Required work:
Copy the following records line for line, leaving out the pictures.

Record set:
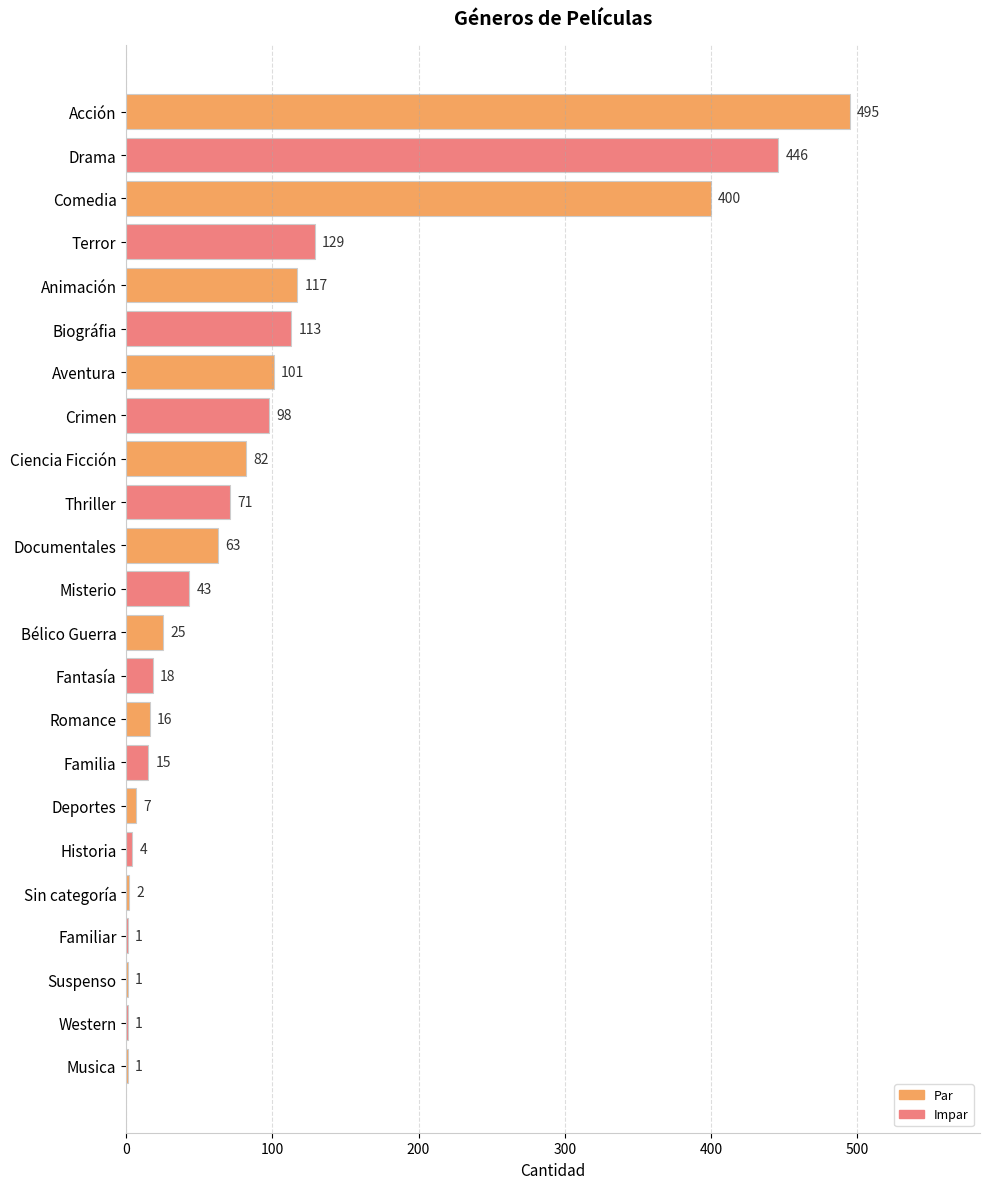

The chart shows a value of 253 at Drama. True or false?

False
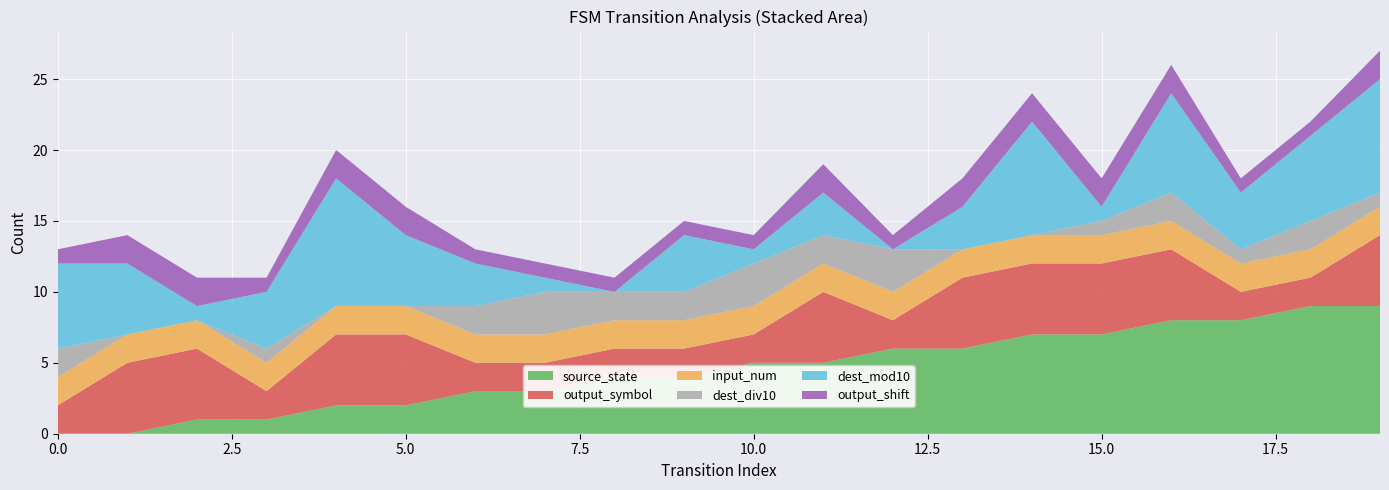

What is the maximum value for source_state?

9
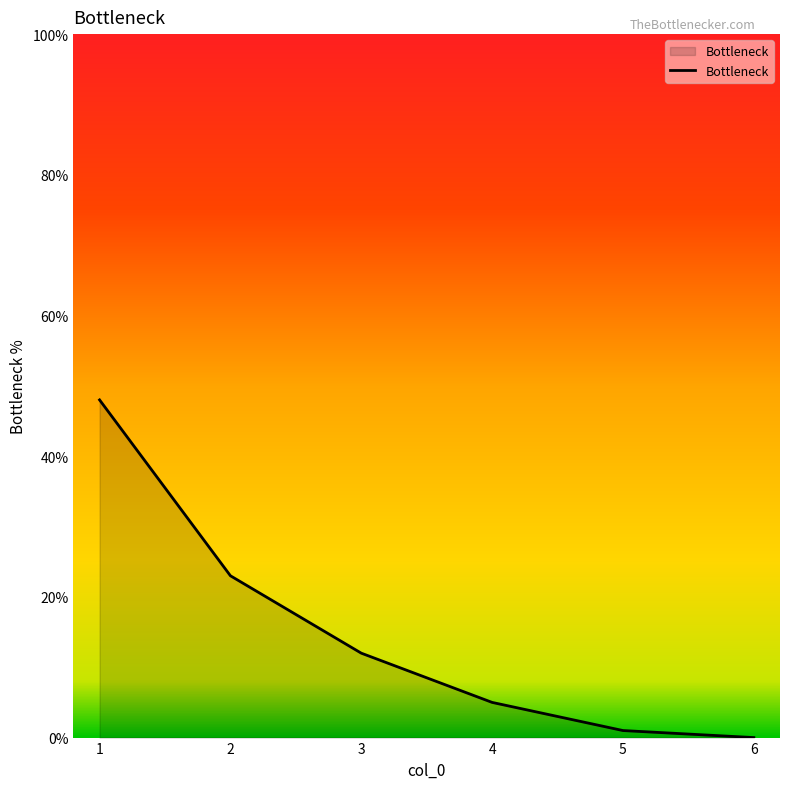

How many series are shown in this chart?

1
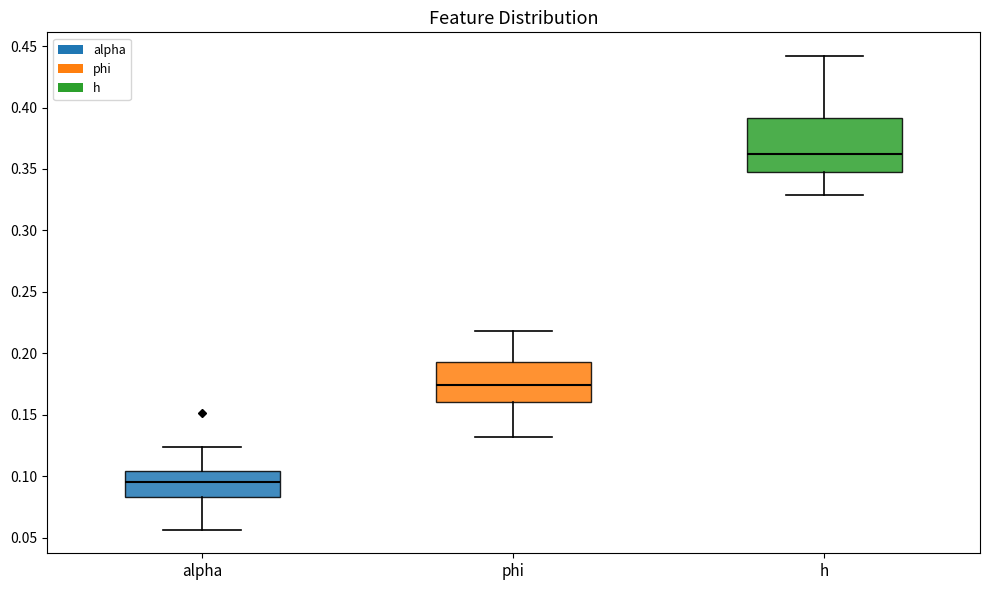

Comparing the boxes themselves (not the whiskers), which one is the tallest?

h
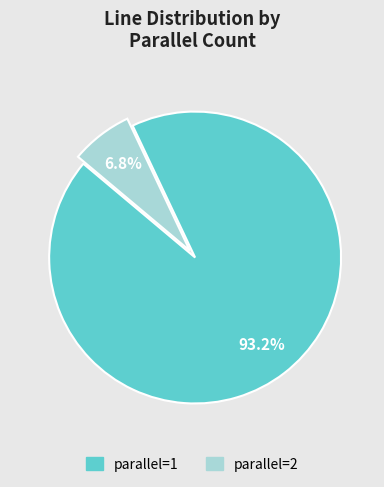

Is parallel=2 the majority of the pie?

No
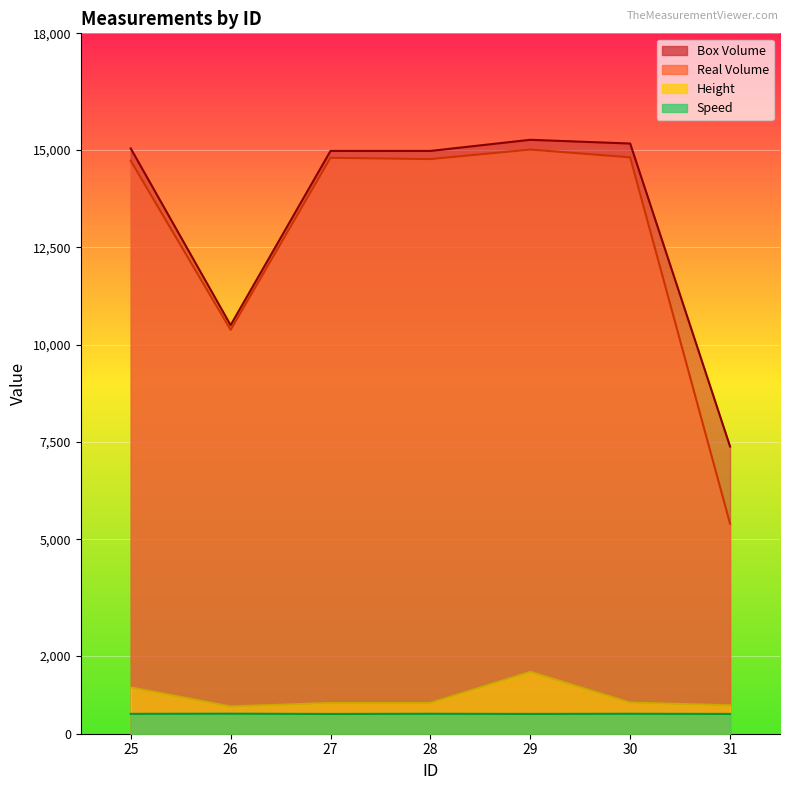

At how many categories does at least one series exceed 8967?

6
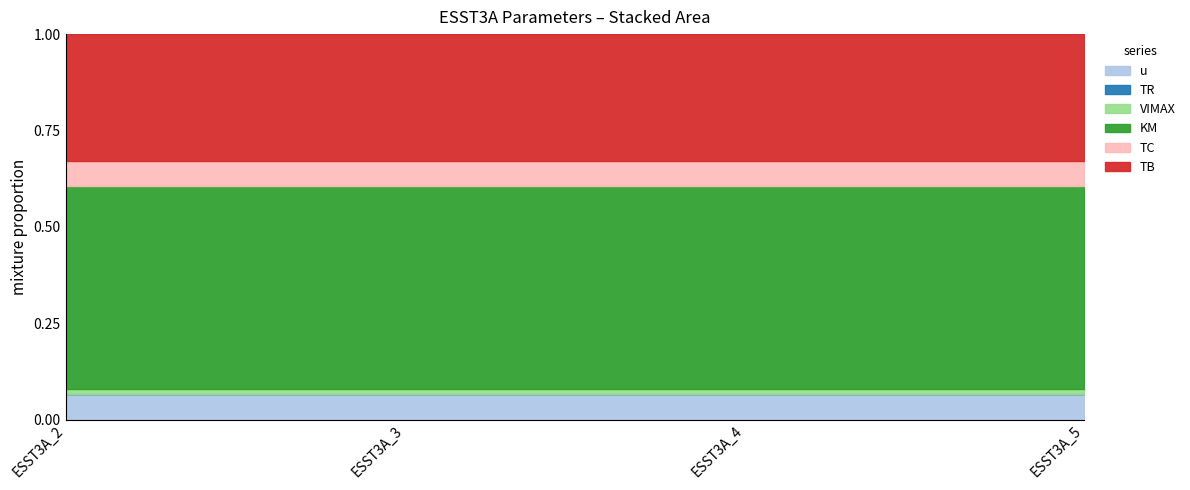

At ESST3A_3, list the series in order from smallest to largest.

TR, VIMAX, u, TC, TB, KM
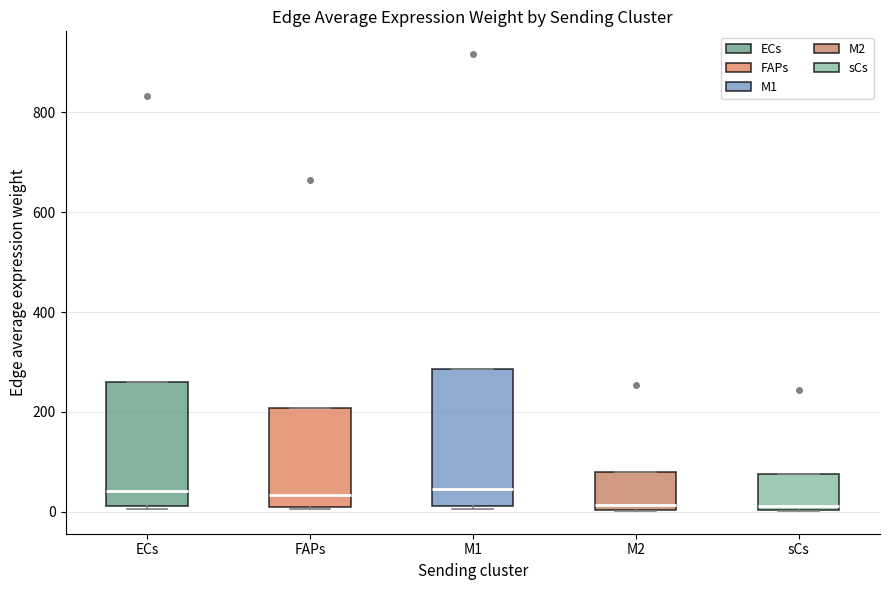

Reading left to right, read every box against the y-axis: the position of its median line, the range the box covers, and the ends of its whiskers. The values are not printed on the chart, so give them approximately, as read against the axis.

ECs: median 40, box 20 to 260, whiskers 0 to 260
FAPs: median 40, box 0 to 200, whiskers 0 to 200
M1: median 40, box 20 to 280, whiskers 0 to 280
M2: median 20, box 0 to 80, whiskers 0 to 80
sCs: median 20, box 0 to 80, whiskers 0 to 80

Answer box:
The chart shows a value of 253 at Drama. True or false?

False

What is the maximum value for source_state?

9

How many series are shown in this chart?

1

Comparing the boxes themselves (not the whiskers), which one is the tallest?

h

Is parallel=2 the majority of the pie?

No

At how many categories does at least one series exceed 8967?

6

At ESST3A_3, list the series in order from smallest to largest.

TR, VIMAX, u, TC, TB, KM

Reading left to right, read every box against the y-axis: the position of its median line, the range the box covers, and the ends of its whiskers. The values are not printed on the chart, so give them approximately, as read against the axis.

ECs: median 40, box 20 to 260, whiskers 0 to 260
FAPs: median 40, box 0 to 200, whiskers 0 to 200
M1: median 40, box 20 to 280, whiskers 0 to 280
M2: median 20, box 0 to 80, whiskers 0 to 80
sCs: median 20, box 0 to 80, whiskers 0 to 80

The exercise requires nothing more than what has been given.